Pompiers et pyromanes
L’implosion du Soudan, sa descente aux enfers, redistribue les cartes. Les États-Unis voient apparemment leur échafaudage s’écrouler. L’accord faustien entre l’administration Trump (poursuivi avec aveuglément par ses successeurs démocrates), Israël et les États du Golfe pour attirer les dirigeants militaires soudanais dans l’accord d’Abraham en 2020 bat de l’aile…
Comme l’a souligné avec pertinence le diplomate indien M.K. Bhadrakumar, « les règlements politiques immatures et irréalistes promus par les démocraties libérales occidentales ont considérablement alimenté les luttes intestines des militaires. Les tractations anglo-américaines se sont largement limitées au Conseil militaire de transition et aux Forces pour la liberté et le changement, une coalition balbutiante de groupes civils et rebelles soudanais triés sur le volet (par exemple, l’Association professionnelle soudanaise, l’initiative « Non à l’oppression des femmes ») qui ne représentaient en aucun cas les forces nationales du Soudan. Sans surprise, ces tentatives néoconservatrices d’imposer des règlements exotiques à une civilisation ancienne étaient vouées à l’échec. »

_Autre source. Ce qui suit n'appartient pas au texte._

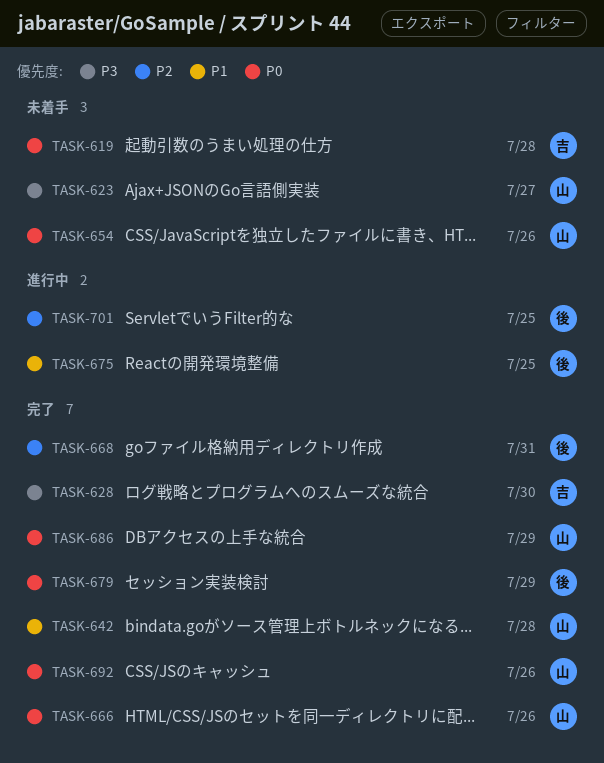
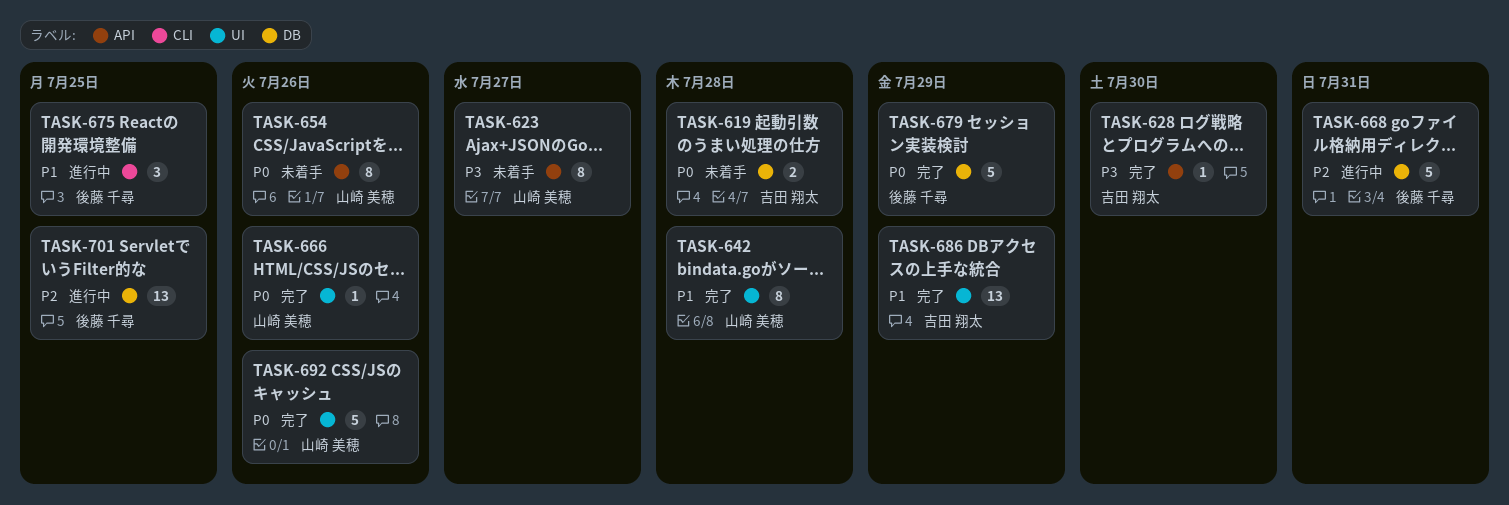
TASK-668, status: 完了 -> 進行中
TASK-686, owner: 山崎 美穂 -> 吉田 翔太
TASK-686, priority: P0 -> P1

Ce pays, promis à être un point de départ de leur nouvelle stratégie de reconquête de l’Afrique et du Golfe, particulièrement après le fiasco otanien en Libye et dans le Sahel, est en train de leur échapper. La descente aux enfers risque de s’accélérer. Au grand dam des pays de la région, à la fois pompiers et pyromanes, qui appréhendent la propagation du feu soudanais chez eux.